SURF provides the following data:
- points of interest (and their descriptors) in the request image (Q set)
- points of interest (and their descriptors) in the target image (set T)
- using the nearest neighboring pairs of algorithms, you can create from two sets on top
I tried to do something, but nothing worked too well:
using the size of different sets: d = N / min (size (Q), size (T)), where N is the number of matching points of interest. This produces fairly similar images of rather poor quality, for example. 0.32, even when 70 percent were compared with about 600 in Q and 200 in T. I think 70 is a really good result. I was thinking about using some kind of logarithmic scaling, so only very low numbers will get low results, but can't find the right equation. With d = log(9*d0+1) I get a result of 0.59, which is pretty good, but nonetheless it seems to destroy the power of SURF.

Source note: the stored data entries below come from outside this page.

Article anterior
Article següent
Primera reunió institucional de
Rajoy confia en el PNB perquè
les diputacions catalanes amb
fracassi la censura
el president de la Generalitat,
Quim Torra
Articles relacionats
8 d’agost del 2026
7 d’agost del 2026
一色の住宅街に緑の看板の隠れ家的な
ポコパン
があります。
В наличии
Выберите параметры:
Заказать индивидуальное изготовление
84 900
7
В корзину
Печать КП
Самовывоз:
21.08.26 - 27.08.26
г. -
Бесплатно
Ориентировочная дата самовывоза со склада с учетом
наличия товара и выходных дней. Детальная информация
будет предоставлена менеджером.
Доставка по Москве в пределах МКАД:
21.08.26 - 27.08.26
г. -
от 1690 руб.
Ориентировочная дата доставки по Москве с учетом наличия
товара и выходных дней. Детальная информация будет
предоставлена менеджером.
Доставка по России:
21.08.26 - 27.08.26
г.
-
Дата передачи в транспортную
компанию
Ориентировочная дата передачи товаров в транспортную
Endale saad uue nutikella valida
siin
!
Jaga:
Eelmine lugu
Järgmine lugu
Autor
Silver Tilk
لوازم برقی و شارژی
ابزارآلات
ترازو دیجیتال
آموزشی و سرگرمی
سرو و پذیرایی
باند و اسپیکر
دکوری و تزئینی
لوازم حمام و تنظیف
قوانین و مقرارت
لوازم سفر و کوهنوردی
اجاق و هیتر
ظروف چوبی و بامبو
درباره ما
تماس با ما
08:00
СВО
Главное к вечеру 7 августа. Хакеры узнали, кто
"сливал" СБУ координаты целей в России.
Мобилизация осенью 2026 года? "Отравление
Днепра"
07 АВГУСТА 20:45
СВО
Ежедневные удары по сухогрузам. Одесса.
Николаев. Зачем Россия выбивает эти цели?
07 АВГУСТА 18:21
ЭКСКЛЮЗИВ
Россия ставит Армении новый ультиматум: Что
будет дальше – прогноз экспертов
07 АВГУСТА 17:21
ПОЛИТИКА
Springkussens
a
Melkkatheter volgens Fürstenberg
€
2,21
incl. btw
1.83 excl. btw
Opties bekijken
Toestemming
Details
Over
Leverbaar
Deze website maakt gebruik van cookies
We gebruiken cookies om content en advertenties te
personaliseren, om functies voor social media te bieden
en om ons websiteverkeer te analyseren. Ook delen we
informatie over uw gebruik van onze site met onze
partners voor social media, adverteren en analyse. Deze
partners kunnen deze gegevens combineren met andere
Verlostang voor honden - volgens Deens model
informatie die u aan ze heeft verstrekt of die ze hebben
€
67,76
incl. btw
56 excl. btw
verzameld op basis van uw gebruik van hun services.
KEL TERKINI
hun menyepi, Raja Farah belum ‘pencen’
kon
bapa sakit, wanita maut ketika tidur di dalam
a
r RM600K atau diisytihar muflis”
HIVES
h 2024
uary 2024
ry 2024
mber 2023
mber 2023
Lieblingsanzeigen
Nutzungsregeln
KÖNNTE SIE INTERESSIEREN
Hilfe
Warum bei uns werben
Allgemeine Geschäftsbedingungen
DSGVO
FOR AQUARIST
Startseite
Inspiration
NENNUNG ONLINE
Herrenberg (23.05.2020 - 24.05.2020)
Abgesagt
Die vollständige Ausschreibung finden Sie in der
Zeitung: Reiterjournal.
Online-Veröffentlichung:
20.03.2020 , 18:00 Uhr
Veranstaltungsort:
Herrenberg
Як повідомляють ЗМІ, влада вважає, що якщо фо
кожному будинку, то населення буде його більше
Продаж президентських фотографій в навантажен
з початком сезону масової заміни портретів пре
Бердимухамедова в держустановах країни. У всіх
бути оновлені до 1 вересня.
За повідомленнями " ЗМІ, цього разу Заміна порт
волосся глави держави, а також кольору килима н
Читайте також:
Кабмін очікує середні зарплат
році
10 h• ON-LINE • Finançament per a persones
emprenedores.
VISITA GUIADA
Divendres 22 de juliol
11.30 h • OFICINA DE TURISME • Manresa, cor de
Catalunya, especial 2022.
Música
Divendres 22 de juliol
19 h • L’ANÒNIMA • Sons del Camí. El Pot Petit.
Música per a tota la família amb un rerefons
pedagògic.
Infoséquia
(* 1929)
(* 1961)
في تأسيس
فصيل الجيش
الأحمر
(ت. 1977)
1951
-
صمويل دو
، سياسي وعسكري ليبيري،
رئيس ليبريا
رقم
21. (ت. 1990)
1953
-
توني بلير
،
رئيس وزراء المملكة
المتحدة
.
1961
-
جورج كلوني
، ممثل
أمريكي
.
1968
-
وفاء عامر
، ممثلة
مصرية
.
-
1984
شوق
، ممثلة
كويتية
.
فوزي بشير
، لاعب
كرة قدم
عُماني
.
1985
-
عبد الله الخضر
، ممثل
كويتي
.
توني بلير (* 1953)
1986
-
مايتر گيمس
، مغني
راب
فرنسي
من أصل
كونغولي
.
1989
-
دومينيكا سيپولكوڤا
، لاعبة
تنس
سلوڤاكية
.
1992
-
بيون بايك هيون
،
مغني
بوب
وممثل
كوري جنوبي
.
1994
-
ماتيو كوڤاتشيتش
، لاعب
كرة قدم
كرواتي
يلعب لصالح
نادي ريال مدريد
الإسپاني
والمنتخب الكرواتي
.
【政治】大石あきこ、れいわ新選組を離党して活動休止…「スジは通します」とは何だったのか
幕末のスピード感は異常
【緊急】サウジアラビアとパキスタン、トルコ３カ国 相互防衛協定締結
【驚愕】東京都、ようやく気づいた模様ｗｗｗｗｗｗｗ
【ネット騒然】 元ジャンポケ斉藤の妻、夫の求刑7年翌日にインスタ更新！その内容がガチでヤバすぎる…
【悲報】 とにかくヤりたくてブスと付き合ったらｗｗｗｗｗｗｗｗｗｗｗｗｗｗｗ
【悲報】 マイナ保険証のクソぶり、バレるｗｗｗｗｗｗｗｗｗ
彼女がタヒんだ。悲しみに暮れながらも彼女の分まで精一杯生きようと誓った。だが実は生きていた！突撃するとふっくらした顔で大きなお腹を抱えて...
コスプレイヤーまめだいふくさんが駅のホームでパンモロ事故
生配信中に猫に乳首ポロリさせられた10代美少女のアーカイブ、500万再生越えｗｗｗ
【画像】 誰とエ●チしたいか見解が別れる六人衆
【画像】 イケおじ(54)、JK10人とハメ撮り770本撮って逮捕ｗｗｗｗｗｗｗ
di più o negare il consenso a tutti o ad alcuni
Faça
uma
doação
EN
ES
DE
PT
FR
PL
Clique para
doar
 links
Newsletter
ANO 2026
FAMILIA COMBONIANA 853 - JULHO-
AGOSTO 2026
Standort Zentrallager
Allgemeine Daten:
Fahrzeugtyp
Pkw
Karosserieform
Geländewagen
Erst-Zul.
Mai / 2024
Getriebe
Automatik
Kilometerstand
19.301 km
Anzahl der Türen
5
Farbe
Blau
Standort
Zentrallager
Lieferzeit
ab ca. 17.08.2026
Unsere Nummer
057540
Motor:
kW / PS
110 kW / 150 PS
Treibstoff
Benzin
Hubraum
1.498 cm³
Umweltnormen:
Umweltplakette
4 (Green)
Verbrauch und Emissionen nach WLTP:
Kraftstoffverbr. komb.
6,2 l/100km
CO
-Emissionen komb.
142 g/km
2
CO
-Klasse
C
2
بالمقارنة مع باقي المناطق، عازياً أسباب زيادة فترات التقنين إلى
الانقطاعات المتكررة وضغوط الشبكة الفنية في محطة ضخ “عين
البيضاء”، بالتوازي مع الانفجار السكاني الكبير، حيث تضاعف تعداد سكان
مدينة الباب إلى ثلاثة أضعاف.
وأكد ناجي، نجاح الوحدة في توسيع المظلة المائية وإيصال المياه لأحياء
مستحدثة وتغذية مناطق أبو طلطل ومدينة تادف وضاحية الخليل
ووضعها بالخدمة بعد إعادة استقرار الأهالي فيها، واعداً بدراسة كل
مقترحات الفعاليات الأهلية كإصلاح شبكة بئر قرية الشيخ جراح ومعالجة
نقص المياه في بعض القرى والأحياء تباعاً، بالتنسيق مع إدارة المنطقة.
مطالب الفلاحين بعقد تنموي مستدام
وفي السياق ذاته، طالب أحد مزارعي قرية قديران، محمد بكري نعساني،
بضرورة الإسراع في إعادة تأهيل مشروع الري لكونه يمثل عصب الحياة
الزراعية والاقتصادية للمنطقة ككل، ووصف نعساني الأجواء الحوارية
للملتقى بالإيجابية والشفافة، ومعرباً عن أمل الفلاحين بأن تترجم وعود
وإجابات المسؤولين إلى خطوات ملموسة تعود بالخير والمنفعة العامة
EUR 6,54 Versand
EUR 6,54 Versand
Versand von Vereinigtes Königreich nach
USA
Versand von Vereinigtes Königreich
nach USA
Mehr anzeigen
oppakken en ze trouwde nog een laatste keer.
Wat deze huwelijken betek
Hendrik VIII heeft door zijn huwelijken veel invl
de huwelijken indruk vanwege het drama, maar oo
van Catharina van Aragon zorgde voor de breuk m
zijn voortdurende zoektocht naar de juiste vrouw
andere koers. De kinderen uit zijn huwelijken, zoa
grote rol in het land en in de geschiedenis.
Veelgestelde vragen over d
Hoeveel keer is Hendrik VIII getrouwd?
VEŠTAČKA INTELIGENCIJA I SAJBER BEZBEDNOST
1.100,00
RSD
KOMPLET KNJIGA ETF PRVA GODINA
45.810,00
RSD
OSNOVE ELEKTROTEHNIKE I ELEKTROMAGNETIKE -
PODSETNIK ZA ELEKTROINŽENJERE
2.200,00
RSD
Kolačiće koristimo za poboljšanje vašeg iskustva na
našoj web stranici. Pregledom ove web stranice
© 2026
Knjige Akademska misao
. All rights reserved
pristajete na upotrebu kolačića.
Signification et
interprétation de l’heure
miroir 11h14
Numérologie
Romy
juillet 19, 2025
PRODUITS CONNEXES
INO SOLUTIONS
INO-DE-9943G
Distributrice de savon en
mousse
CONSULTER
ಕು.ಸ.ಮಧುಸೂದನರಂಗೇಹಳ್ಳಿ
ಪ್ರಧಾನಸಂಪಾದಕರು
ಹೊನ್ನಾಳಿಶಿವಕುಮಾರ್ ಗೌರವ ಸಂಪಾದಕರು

using the distances between the pairs: I did something like finding the best match for K and added their distances. The smallest distance, similar to two images. The problem is that I do not know what the maximum and minimum values ββare for the descriptor element of the point of interest from which the remote is calculated, so I can only relatively find the result (from many inputs, which is the best). As I said, I would like to set the metric exactly between 0 and 1. I need this to compare SURF with other image metrics.
The biggest problem with these two is to exclude the other. The number of matches with a different distance between matches is not taken into account. I am lost.
EDIT . For the first equation, the equation log (x * 10 ^ k) / k, where k is 3 or 4, gives a good result most of the time, min is not good, it can make d more than 1, in some rare cases, without a small result.